Available data Block Start
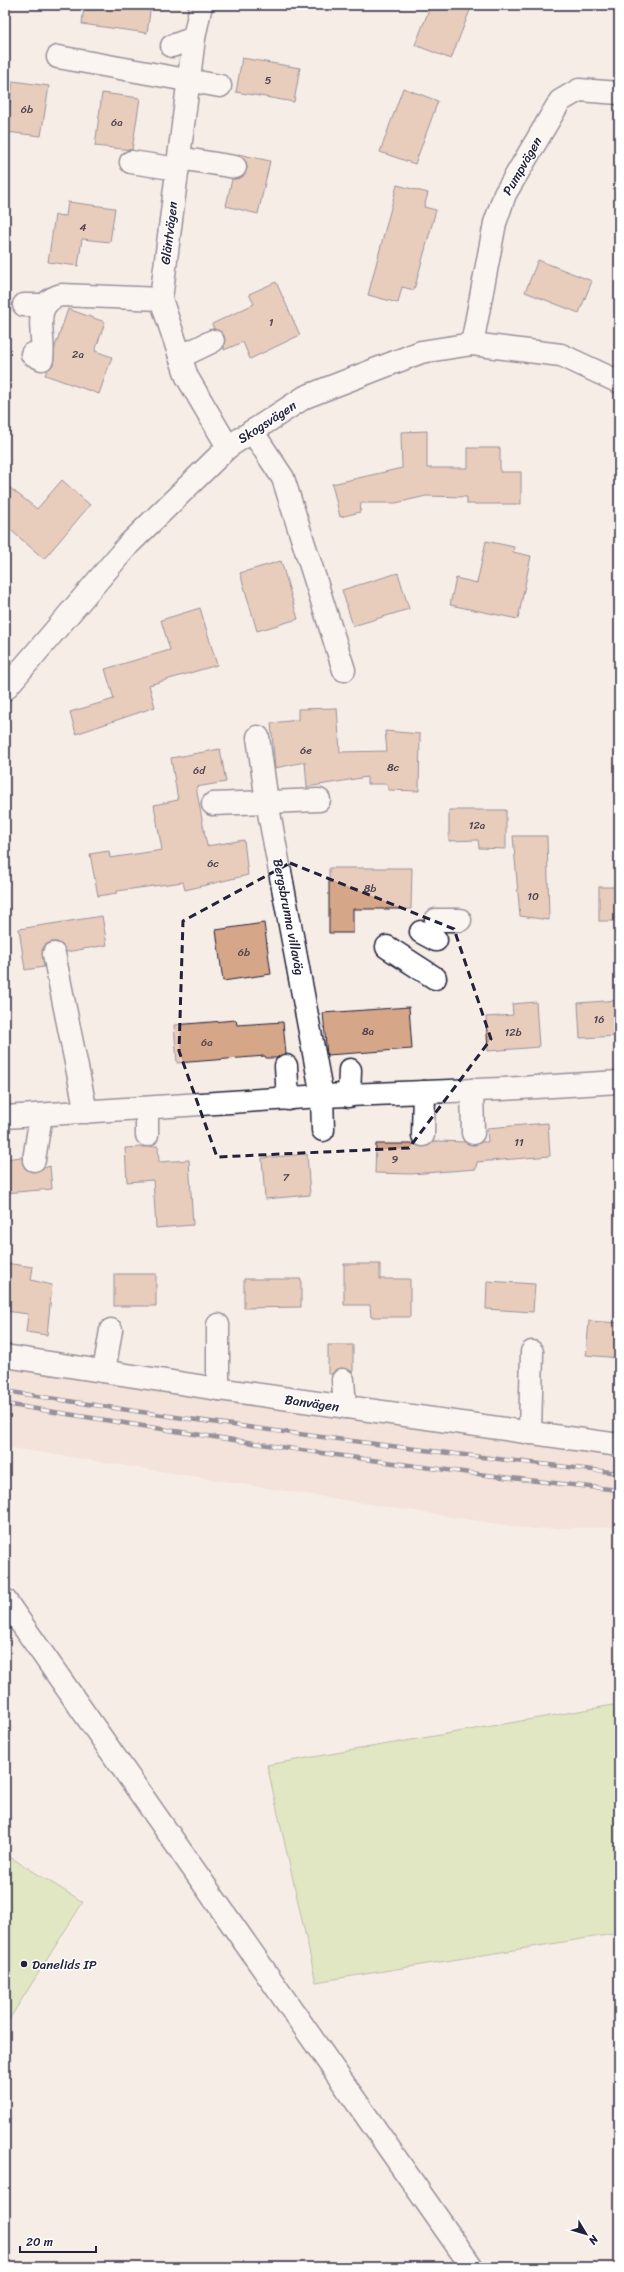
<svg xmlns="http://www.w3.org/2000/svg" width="624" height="2272" font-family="Sriracha,sans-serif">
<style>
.built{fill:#edd8cb}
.green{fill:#c6df95;stroke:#748068}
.building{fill:#d6a689;stroke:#22223b}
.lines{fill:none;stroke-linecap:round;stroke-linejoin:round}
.minor-casing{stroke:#22223b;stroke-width:25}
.minor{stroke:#fff;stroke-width:22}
.rail-casing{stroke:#22223b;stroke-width:4.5}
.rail{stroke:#fff;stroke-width:3;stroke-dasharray:9;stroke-linecap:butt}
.marked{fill:none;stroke:#22223b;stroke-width:3;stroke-dasharray:8 5;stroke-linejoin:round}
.poi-dot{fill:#22223b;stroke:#fff;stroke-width:1.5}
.labels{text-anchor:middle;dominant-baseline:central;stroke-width:3;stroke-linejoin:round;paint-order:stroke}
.number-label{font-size:11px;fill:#4f434e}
.street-label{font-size:13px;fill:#22223b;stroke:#fff}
.poi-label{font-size:13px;fill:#22223b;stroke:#fff;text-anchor:start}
</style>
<rect width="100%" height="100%" fill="#f7ede7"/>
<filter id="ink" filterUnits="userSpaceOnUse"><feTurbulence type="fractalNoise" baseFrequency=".025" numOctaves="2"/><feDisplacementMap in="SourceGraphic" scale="8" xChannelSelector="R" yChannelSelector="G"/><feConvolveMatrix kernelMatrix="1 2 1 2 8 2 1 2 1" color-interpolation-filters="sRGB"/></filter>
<g filter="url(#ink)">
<path class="built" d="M 5,1367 L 619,1458 L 619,1527 L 529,1529 L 5,1447 Z"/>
<g class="green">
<path d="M 619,1704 L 619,1933 L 316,1982 L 267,1765 Z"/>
<path d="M 5,1854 L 83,1902 L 5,2026 Z"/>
</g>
<g class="building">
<path d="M 84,5 L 151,5 L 147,33 L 82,24 Z"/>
<path d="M 431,5 L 472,5 L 451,59 L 415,45 Z"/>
<path d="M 242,58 L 300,68 L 294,102 L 236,92 Z"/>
<path d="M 13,81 L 49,86 L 41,136 L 6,132 Z"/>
<path d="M 403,88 L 438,101 L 415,164 L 380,152 Z"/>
<path d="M 102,93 L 140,98 L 132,150 L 95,146 Z"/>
<path d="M 238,154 L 270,161 L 258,214 L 226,206 L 232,179 L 240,178 L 247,169 L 246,162 Z"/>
<path d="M 397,185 L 428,193 L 424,207 L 436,210 L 414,290 L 402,287 L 398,303 L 368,295 Z"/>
<path d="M 68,202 L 115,208 L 110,242 L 82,239 L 78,266 L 48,262 L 55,215 L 66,216 Z"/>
<path d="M 538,260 L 592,281 L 579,313 L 525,292 Z"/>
<path d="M 276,282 L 300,335 L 250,359 L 243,342 L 224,350 L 224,336 L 220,331 L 214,329 L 212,324 L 254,304 L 249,294 Z"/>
<path d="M 68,309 L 105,322 L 95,351 L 112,357 L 99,394 L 45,375 L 47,370 L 53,365 L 55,347 Z"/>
<path d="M 427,431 L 427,468 L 468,468 L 468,448 L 500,448 L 500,472 L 521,472 L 521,504 L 467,504 L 467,497 L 426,496 L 396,503 L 361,503 L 360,512 L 340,517 L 332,484 L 402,468 L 401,432 Z"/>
<path d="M 62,480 L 90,505 L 44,559 L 5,525 L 5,484 L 37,509 Z"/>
<path d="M 486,541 L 514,547 L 513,552 L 531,556 L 518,619 L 450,605 L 456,578 L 477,583 Z"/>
<path d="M 281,561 L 298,619 L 257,631 L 240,573 Z"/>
<path d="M 398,573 L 409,609 L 353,626 L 342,590 Z"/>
<path d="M 200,608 L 217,665 L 149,685 L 155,707 L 76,734 L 70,712 L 114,699 L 105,669 L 170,650 L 161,620 Z"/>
<path d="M 337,708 L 340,752 L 387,751 L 385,731 L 420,734 L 419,791 L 388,790 L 387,784 L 367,784 L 367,777 L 307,787 L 305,762 L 275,768 L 271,723 L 298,720 L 298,709 Z"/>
<path d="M 220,749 L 226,782 L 196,787 L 207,846 L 244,840 L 248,875 L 185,890 L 183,882 L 117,891 L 117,893 L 98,896 L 90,854 L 109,851 L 110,858 L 162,850 L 154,805 L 178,800 L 171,758 Z"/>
<path d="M 449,810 L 506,810 L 506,849 L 479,848 L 478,840 L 449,841 Z"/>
<path d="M 513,836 L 547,836 L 549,920 L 520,916 Z"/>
<path d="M 329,868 L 412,868 L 411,909 L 353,909 L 353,933 L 329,933 Z"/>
<rect x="599" y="887" width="20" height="34"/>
<path d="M 102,916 L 107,945 L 66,952 L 58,942 L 51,942 L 45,945 L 42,950 L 44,967 L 25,970 L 19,929 Z"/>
<path d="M 264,923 L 271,974 L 223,981 L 216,930 Z"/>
<path d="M 619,1000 L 619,1036 L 580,1038 L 578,1003 Z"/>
<path d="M 536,1002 L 539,1047 L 488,1051 L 486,1017 L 513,1015 L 512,1004 Z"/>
<path d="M 409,1007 L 412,1049 L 327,1055 L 323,1013 Z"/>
<path d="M 236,1020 L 237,1025 L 283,1022 L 286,1054 L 277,1058 L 266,1058 L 265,1056 L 177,1063 L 174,1025 Z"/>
<path d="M 548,1123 L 550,1156 L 477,1162 L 476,1169 L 411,1174 L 375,1173 L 376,1144 L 415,1144 L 423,1147 L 434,1142 L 439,1141 L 465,1142 L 474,1145 L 481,1142 L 488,1142 L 487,1128 Z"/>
<path d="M 158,1146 L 159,1162 L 189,1160 L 193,1225 L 156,1228 L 153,1180 L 127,1182 L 125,1148 Z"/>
<path d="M 307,1154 L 310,1195 L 265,1199 L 262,1158 Z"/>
<path d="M 22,1157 L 23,1165 L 32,1172 L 50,1166 L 52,1189 L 5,1193 L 5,1159 Z"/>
<path d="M 5,1263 L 33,1267 L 31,1280 L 52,1285 L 47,1335 L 26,1332 L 28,1314 L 5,1311 Z"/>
<path d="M 344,1264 L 380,1264 L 380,1279 L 410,1279 L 410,1317 L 371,1317 L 370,1305 L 344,1305 Z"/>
<rect x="114" y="1274" width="42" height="32"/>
<path d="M 244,1279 L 301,1279 L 301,1307 L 244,1308 Z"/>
<path d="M 487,1281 L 535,1284 L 533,1312 L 486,1309 Z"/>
<path d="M 589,1321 L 619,1323 L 619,1358 L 586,1355 Z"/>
<path d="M 328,1345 L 353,1345 L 353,1373 L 342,1368 L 336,1369 L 332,1374 L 328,1374 Z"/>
</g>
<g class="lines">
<defs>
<g id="minor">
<path d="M 201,5 L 194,38 L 161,299 L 187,377 L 228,447"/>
<path d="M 172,46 L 194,38"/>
<path d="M 58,57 L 220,86"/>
<path d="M 179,158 L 235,167"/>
<path d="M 131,162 L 178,169"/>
<path d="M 24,305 L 43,305"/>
<path d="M 472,344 L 495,223 L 505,194 L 560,101 L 579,90 L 619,93"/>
<path d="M 32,354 L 42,359 C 46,334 29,304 61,295 L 161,299"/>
<path d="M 180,357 L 213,341"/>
<path d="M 252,431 L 283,478 L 344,670"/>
<path d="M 5,689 L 129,544 L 228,447 L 305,397 L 421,352 L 472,344 L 561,355 L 619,382"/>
<path d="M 258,737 L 267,802 L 322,1096 L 323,1130"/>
<path d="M 213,804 L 319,800"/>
<path d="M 436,920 L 460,920"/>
<path d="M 421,932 L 436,940"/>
<path d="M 387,947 L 435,978"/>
<path d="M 54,954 L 86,1112"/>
<path d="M 286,1066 L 288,1099"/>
<path d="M 472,1090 L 473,1133"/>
<path d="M 349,1096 L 350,1070"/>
<path d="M 147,1108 L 147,1135"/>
<path d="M 5,1117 L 322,1096 L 502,1089 L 619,1082"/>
<path d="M 423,1135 L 424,1092"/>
<path d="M 34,1160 L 41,1115"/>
<path d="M 218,1325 L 218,1389"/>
<path d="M 5,1356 L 218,1389 L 619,1445"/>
<path d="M 104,1371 L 111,1330"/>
<path d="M 343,1380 L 345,1407"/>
<path d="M 530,1433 L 532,1352"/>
<path d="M 5,1600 L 472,2267"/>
</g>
</defs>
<use href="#minor" class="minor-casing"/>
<use href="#minor" class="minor"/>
<defs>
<g id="rail">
<path d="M 5,1391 C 209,1424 414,1450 619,1473"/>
<path d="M 5,1404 C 209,1437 413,1469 619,1490"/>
</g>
</defs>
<use href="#rail" class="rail-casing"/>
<use href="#rail" class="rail"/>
</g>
</g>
<path d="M0 0H624V2272H0ZM 290,863 L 454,929 L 491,1039 L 409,1148 L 217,1157 L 179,1051 L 183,921 Z" fill="#f7ede7" fill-opacity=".55" fill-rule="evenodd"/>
<path class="marked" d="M 290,863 L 454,929 L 491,1039 L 409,1148 L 217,1157 L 179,1051 L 183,921 Z"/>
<circle class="poi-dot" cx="24" cy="1964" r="4"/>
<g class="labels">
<g class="number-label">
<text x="268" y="80">5</text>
<text x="27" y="109">6b</text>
<text x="117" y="122">6a</text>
<text x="83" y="227">4</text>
<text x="271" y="322">1</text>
<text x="78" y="354">2a</text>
<text x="306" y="750">6e</text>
<text x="393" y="767">8c</text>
<text x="199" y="770">6d</text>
<text x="477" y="825">12a</text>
<text x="213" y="863">6c</text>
<text x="370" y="888">8b</text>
<text x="533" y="896">10</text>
<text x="244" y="952">6b</text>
<text x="599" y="1019">16</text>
<text x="368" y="1031">8a</text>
<text x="513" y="1032">12b</text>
<text x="207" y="1042">6a</text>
<text x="519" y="1142">11</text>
<text x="395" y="1159">9</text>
<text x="286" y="1177">7</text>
</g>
<g class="street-label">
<text transform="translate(522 166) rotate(-60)">Pumpvägen</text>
<text transform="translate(169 233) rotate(-83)">Gläntvägen</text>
<text transform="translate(267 422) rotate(-33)">Skogsvägen</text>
<text transform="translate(289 917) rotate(79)">Bergsbrunna villaväg</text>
<text transform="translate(312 1403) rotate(8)">Banvägen</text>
</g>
<g class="poi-label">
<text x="32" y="1964">Danelids IP</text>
</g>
</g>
<rect width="624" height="2272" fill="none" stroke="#fff" stroke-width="20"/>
<rect x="10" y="10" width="604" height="2252" fill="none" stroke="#22223b" stroke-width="1.5" filter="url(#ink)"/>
<g transform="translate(586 2234) rotate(128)" stroke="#ffffff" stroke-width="3" paint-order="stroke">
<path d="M0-3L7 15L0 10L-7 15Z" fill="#22223b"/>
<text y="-6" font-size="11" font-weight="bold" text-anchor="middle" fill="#22223b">N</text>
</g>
<path d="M20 2246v6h76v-6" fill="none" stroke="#22223b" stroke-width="2"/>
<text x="26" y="2246" font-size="12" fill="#22223b" stroke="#ffffff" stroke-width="3" paint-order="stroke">20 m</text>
</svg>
Available data Block End
# Required action
What lines of the material above include "dasharray"? Copy each one.

# Exercise output
.rail{stroke:#fff;stroke-width:3;stroke-dasharray:9;stroke-linecap:butt}
.marked{fill:none;stroke:#22223b;stroke-width:3;stroke-dasharray:8 5;stroke-linejoin:round}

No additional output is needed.